As millennials gain more and more power over the healthcare system, the way services have been provided will change. Why? Millennials prefer convenience and worry about cost — some 45 percent don’t even have a primary care provider. Baby boomers, on the other hand, are living longer and sicker, many of them suffering from multiple, complex conditions.
That’s why consulting and accounting firm KPMG recently put together a report on what the “inevitable” consumer-centric healthcare system of the future will look like. These are the major changes the researchers are anticipating.
1. Treating individuals as people rather than patients
Prioritizing the needs of individuals seems is by the idea of “consumer-centric,” but the report goes one step further: Healthcare systems need to endeavor to keep up with consumers’ changing needs, a stark shift from today, where they rarely seek out info on consumer preferences. In addition, KPMG recommends healthcare organizations invest in understanding patient motivation as a path to changing their’ behavior and improving health outcomes.

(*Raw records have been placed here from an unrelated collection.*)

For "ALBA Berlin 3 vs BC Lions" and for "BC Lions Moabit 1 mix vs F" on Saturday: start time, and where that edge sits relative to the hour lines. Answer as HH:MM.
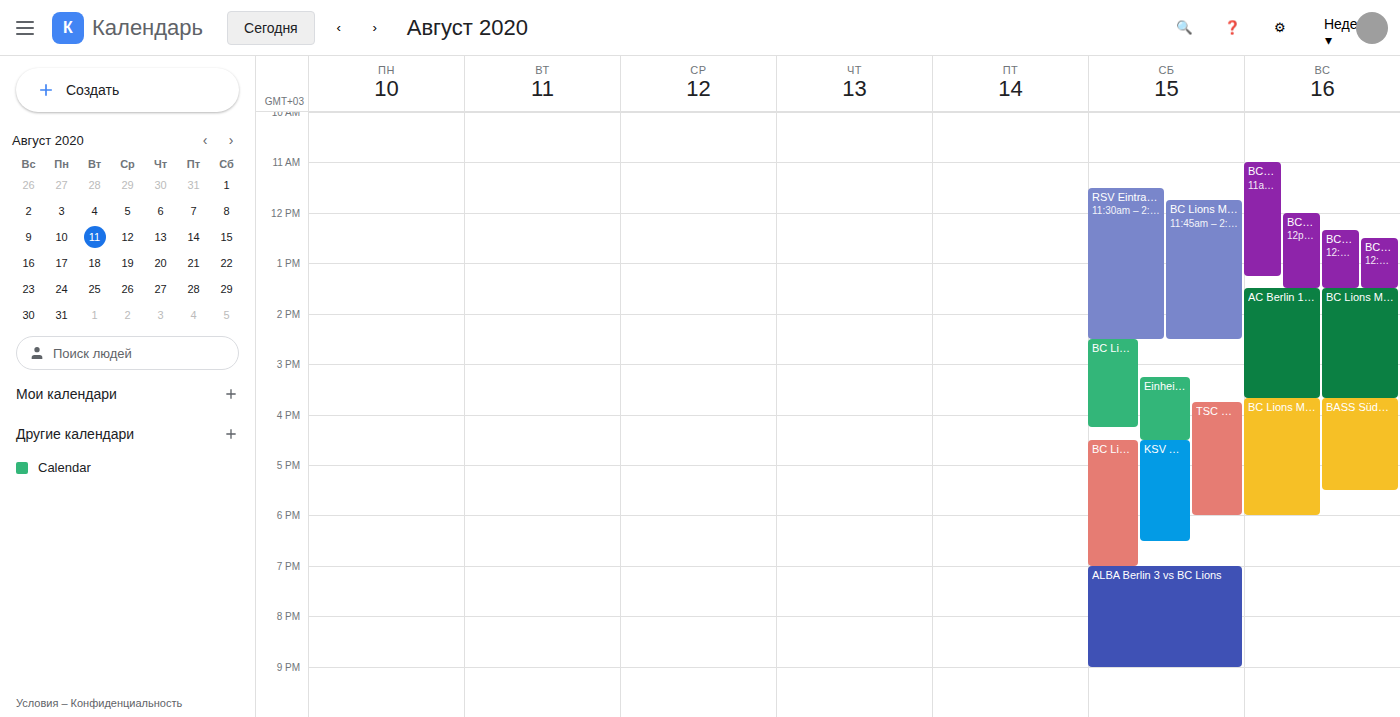
"ALBA Berlin 3 vs BC Lions": 19:00, exactly on the 19:00 line. "BC Lions Moabit 1 mix vs F": 16:30, halfway between the 16:00 and 17:00 lines.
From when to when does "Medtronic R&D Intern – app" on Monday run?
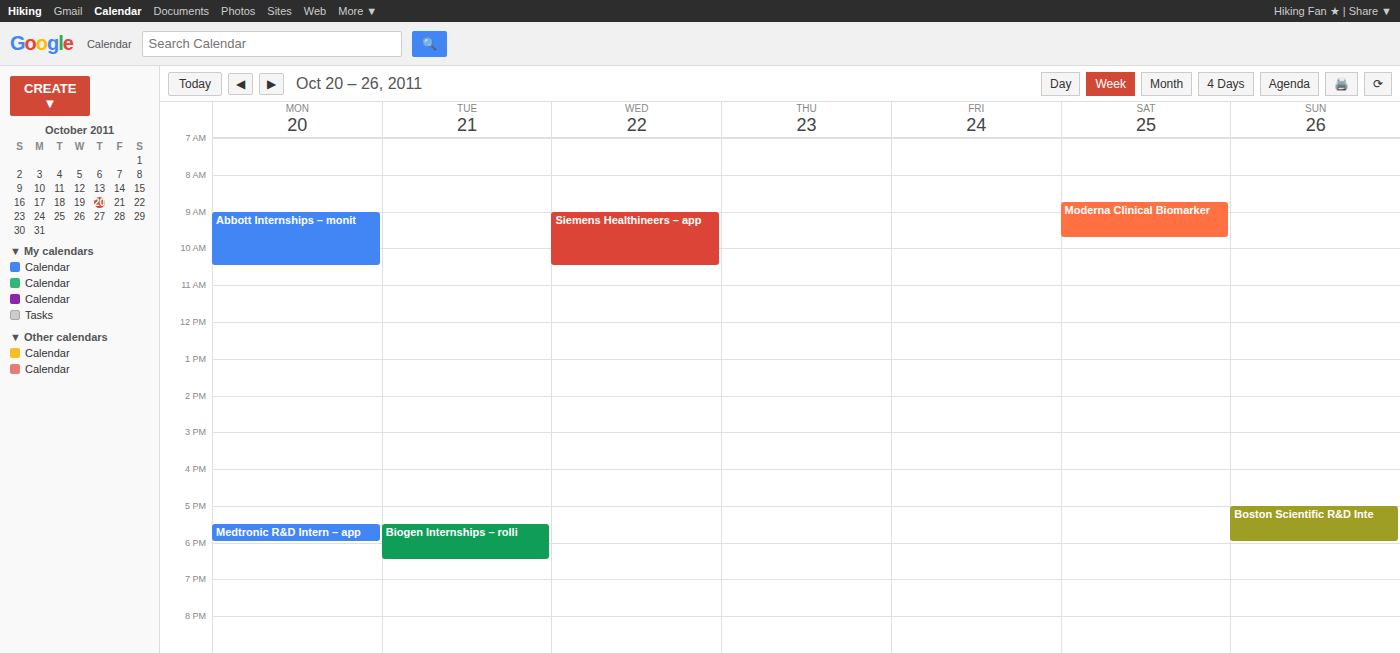
5:30 PM to 6:00 PM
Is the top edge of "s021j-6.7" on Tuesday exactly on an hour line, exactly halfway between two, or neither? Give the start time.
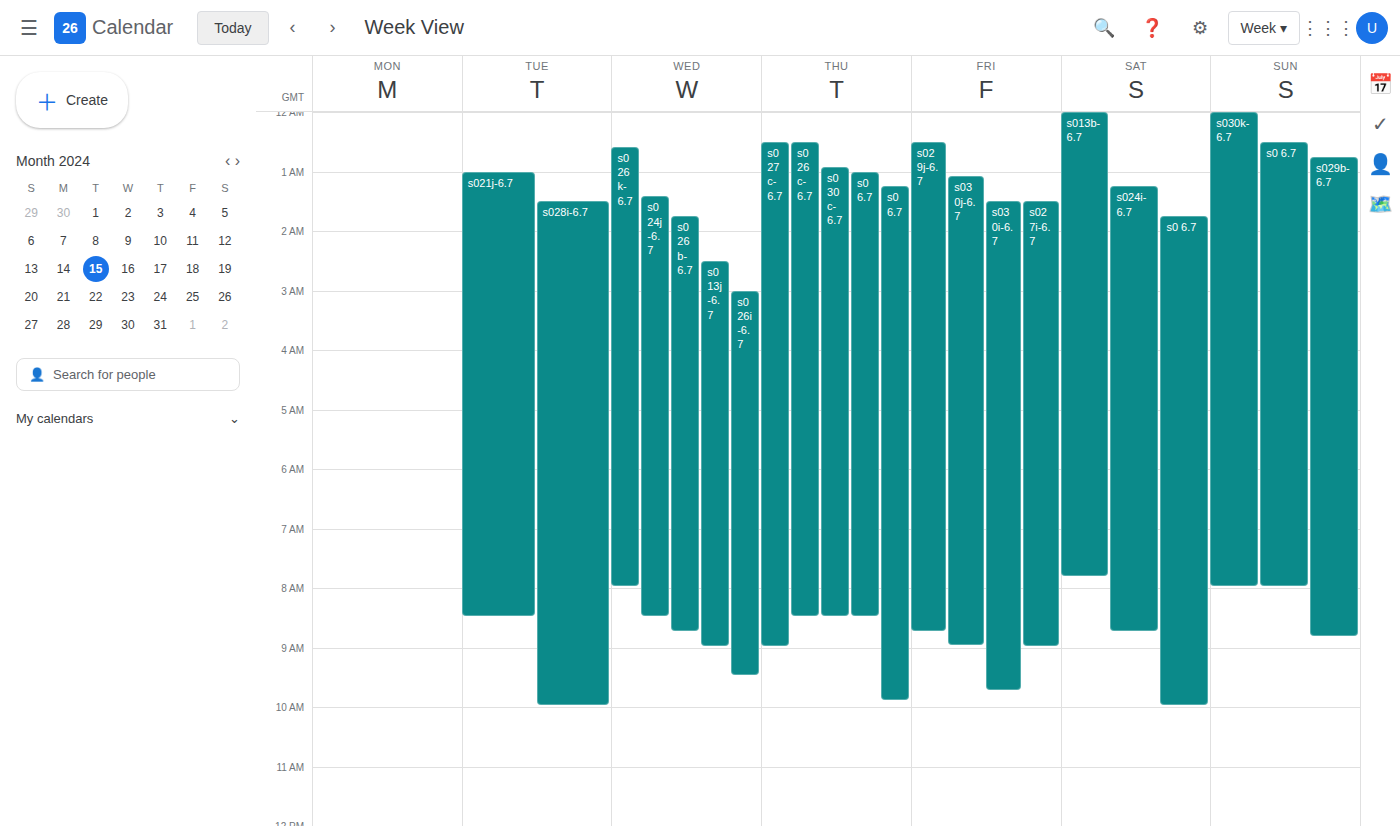
1:00 AM -- exactly on the 1 AM line.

2. More investment in advanced technologies
Driving every change in the healthcare system should be a commitment to improving patient outcomes, which will become more challenging as the population ages. According to KPMG, genetics tools, risk stratification calculators, rare disease detection algorithms, machine learning, natural language processing and predictive analytics can all have a positive impact.
These technologies can also reorient healthcare systems toward prevention, early diagnosis and cure rather than just treatment. For example, by 2025, 90 percent of U.S. hospitals will use AI for rapid diagnosis of chronic conditions. Smaller systems with fewer financial resources should consider partnerships with biotech companies and scaled payers, KPMG advises.
3. Layered care delivery models
Numerous reports have found that many hospitals are financially weak or on the verge of closing. But at the same time, experts expect a boom in the number of alternative healthcare facilities, such as urgent care. KPMG compared this shift to how traditional retailers now learned to their products through various digital and in-person channels.
Under the umbrella of “layered” models are:
- Retail clinics, which researchers believe will evolve from treating mostly acute illnesses to more chronic conditions
- Telemedicine, which helps consumers access care regardless of geography, mobility, or economic status, and providers to assist each other with complicated cases
- Critical care at home, which improves patient outcomes and costs up to 50 percent less than in-patient services, depending on the procedure
Driving the success of this approach will be reciprocal relationships between healthcare systems and organizations already thriving in one of the above three spaces, KPMG notes.
4. Embracing consumer desire for convenience through technology
More than half of millennials, 58 percent, and 64 percent of Gen-Xers say they’d switch care providers to be able to book appointments online, indicating there’s a real demand for technology that makes care simpler. Many start-ups are already playing in this space. In order for them to be successful, KPMG stresses they must “integrate seamlessly with the ongoing physical delivery of healthcare” so patients associate them with the health system itself.